Working with an advocate through the process described above provides experience, knowledge, and expertise to navigate the questions guiding both 504 and IEP meetings.
Question: When do I use an Attorney or Mediator instead of an Advocate?
This is the $64,000 question … (or more like a $30,000 retainer):
Think of it like gardening: In most cases, you want to be mindful of your presence in the garden and use non-invasive tools like rakes, shovels, and hoes. When you “lawyer-up”, it ‘s more about back-hoes, tractors, and heavy equipment; there’s an impact as a result of a more intensive intervention.

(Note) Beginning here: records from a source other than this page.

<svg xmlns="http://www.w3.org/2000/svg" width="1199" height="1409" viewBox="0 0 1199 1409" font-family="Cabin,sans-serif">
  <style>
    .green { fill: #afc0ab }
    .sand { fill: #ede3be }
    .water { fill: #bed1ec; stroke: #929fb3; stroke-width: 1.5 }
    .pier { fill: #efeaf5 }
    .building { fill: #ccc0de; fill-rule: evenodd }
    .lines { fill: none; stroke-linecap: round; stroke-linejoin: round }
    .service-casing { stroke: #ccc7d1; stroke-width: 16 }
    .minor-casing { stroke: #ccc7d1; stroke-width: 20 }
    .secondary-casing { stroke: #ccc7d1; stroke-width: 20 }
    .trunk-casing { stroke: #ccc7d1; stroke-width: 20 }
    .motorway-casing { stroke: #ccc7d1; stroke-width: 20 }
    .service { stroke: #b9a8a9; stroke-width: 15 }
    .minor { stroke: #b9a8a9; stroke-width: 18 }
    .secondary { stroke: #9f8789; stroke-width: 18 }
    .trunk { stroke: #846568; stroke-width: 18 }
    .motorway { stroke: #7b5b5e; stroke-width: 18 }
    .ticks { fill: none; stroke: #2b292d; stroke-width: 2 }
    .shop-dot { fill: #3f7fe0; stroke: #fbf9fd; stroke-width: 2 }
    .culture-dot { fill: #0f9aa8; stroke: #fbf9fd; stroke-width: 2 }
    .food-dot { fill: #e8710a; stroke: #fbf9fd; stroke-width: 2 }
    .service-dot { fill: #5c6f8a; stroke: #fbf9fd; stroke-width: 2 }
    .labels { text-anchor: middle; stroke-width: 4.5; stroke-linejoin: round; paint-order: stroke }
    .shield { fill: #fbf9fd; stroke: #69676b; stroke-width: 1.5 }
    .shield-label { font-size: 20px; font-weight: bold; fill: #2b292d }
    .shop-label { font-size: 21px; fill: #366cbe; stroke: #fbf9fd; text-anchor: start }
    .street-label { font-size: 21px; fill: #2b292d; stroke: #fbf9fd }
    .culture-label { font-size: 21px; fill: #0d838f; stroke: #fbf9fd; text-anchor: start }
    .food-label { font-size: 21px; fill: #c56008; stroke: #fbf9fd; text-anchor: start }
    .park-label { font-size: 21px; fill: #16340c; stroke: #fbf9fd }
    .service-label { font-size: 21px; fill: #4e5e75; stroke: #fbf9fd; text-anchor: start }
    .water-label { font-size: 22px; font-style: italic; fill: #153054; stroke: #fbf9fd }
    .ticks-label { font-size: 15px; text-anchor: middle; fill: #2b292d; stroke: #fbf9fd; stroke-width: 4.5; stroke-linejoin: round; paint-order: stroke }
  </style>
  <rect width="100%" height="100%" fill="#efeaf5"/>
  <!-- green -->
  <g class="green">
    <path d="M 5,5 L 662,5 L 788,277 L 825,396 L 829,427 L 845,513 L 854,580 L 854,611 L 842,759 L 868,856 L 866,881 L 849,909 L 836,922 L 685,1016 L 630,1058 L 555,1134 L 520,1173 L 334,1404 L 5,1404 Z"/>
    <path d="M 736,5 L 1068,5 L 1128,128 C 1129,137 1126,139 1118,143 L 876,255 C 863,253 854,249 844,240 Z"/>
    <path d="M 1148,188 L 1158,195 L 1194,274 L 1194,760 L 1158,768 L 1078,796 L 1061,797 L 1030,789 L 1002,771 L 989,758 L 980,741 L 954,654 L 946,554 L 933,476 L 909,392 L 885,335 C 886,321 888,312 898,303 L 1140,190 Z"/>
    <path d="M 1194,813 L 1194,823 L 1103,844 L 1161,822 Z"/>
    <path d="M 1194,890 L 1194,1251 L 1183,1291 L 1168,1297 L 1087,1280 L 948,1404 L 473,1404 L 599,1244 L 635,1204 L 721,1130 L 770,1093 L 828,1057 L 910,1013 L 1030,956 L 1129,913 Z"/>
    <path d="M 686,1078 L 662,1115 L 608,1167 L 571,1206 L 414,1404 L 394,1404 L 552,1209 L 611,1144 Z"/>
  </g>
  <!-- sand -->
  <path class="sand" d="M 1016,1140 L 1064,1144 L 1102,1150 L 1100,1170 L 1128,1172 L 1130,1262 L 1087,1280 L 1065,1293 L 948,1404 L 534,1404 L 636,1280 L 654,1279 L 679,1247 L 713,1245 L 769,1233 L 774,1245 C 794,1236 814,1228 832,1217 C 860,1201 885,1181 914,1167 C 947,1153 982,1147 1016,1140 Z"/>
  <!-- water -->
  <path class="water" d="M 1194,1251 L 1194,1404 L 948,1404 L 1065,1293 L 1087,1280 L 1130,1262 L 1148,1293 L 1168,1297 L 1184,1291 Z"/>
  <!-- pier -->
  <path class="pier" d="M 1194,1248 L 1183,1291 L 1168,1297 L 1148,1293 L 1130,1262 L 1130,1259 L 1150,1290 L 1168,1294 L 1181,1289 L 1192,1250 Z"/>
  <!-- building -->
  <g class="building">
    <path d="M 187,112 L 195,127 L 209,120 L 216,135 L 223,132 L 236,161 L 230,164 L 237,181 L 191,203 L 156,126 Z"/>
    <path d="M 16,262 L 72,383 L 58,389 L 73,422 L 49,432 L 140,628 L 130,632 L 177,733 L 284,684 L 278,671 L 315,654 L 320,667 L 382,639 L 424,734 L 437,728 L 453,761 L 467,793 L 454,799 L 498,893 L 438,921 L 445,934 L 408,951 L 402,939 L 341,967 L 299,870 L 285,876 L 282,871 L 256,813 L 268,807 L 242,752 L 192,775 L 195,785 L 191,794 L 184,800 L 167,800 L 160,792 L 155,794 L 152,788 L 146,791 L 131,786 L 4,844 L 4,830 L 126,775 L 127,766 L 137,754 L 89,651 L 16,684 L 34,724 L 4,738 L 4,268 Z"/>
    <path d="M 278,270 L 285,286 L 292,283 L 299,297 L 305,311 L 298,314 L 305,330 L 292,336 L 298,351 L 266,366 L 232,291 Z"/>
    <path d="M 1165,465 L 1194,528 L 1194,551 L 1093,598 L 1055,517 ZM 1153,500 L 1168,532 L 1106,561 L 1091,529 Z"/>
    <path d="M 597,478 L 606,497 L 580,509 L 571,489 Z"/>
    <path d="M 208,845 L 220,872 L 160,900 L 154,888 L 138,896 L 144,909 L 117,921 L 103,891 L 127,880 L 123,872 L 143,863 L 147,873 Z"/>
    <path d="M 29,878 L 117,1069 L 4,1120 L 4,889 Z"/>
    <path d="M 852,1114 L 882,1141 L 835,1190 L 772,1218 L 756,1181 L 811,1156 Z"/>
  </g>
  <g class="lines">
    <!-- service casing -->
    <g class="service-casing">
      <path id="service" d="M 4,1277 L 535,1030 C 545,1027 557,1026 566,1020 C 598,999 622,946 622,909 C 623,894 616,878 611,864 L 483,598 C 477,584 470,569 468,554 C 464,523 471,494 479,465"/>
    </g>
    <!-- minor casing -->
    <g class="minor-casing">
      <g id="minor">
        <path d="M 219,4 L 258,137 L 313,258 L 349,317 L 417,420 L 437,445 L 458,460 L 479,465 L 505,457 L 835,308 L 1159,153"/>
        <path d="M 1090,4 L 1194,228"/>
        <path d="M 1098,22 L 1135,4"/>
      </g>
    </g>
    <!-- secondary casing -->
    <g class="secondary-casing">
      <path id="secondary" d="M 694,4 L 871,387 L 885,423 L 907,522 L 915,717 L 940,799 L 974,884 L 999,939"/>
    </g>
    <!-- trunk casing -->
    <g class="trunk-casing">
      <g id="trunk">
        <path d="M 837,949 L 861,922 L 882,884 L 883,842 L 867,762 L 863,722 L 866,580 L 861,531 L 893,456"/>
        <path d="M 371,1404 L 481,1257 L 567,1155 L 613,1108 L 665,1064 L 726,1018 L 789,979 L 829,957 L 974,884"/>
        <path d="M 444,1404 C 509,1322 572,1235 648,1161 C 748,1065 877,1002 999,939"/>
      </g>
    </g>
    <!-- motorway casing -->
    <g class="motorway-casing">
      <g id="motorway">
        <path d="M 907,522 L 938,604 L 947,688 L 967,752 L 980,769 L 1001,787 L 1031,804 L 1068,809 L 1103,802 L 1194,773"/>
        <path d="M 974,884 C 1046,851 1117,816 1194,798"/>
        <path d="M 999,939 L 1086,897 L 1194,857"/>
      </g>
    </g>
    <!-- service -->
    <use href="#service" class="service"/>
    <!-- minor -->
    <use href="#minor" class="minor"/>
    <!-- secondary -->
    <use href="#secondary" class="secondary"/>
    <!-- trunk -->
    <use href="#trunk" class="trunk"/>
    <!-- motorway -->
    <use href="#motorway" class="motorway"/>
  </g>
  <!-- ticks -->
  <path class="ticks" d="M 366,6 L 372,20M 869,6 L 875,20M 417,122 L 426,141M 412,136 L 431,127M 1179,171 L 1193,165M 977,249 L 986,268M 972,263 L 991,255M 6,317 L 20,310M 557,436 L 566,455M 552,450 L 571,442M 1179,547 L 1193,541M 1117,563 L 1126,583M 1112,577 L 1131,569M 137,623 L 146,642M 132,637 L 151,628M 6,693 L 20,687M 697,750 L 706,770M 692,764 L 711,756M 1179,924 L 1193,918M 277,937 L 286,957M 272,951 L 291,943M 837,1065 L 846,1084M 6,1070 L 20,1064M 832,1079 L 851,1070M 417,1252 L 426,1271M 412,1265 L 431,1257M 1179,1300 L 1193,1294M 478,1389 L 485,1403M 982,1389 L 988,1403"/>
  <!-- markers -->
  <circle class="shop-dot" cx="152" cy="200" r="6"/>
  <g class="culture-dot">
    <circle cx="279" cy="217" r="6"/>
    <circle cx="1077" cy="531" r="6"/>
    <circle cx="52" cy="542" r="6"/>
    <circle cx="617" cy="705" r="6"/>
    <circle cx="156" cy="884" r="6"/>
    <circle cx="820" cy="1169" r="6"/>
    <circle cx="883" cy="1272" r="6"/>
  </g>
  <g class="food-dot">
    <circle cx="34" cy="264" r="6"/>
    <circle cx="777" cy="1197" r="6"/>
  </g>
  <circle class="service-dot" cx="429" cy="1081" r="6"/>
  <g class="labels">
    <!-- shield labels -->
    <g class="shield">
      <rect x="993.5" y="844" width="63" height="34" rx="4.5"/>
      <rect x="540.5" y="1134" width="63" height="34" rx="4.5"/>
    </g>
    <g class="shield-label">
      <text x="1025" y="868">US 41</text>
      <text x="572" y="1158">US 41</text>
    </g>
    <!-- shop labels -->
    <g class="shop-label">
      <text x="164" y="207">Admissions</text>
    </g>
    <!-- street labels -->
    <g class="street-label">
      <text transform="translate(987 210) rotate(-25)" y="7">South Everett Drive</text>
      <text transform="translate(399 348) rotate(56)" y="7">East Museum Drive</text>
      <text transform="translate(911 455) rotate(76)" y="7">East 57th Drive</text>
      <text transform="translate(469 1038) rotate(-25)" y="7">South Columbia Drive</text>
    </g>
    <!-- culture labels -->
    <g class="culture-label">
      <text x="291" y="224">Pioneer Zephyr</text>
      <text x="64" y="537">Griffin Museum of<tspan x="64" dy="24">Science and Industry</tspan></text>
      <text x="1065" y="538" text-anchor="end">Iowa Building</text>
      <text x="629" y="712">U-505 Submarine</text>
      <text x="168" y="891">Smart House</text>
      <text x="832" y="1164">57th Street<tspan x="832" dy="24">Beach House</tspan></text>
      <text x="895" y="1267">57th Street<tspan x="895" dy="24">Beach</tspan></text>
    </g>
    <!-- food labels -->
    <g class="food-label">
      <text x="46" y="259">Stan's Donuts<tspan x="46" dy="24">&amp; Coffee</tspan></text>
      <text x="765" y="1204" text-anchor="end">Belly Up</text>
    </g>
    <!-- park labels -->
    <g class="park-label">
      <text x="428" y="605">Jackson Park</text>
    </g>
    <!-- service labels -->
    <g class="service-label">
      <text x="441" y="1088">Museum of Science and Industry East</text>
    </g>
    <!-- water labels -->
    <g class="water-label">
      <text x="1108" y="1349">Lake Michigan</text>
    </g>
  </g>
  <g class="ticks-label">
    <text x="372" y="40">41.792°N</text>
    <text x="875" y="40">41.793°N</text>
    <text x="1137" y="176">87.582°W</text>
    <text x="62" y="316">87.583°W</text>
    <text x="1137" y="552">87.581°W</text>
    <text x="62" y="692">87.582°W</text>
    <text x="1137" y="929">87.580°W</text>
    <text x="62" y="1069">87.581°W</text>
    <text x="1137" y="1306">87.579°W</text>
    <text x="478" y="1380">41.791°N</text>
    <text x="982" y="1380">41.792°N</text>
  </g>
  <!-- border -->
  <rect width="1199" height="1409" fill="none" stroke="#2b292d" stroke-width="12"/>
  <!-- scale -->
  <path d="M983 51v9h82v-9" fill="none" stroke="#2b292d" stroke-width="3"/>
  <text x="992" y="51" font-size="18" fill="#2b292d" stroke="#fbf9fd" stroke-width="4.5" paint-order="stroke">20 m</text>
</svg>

Here’s how I see it from my experience:
Lawyers are outstanding resources when you need assistance with formal Due Process procedures (following a failed “Resolution Meeting”) or within the context of serious legal implications addressing special education services. When an attorney enters the room, you are clearly moving into adversarial territory. Whereas, I am an educator first and foremost with extensive instruction, curriculum, and special needs experience so I can engage in conversation with all school personnel as a peer. In addition, my years of administrative experience as a Principal provides insight to the inner workings of a school: I am an insider working on your behalf. And most importantly, I am seeking win-win agreements and resolution to facilitate improved communication between parents and staff. Attorneys are best in legal matters requiring short-term solutions to intensive conflict; education advocacy is for the long-haul and supports collaboration with a purpose driven perspective. Simply, effective advocacy is about creating mutual understanding!
Mediation is based upon neutrality. Advocacy differs from mediation for I do not take a neutral position within the IEP or 504 process. As your Advocate, I am representing your perspective for I truly understand that my clients are paying for my expertise & insights and expect me to bring innovation to the table.
Question: By sending our kids to a “private school”, can we access Special Education Services through our local public school district?
Quite often, “YES”. Through the Child Find process available through all school districts, the identification process of kids with special needs is not limited to public school students alone. Give your district a call and specifically ask for “Child Find”. If you need assistance with this process, give us a call as well!
Question: Are there resources available during the Covid Era which we may be able to access in support of our child’s IEP?
Through the Covid schedule and modified instruction impacts everyone, clearly students with disabilities may be the most vulnerable. The following statement comes from the Office of Public Instruction related to “Recovery Services” and “Compensatory Services” which may be available for your child:
Recovery Service Needs as a Result of COVID-19 School Facility Closure
The term “recovery services,” as used in this document, may describe services needed to remedy a
denial of free, appropriate public education (FAPE) by a district (typically referred to during dispute
resolution as “compensatory services”) and also to describe additional, supplemental services needed
to address gaps in special education service delivery due to COVID-19 health and safety limitations, of
which districts had no control. [Recovery Services are added to the existing school schedule while Compensatory Services are additional services outside of the school schedule].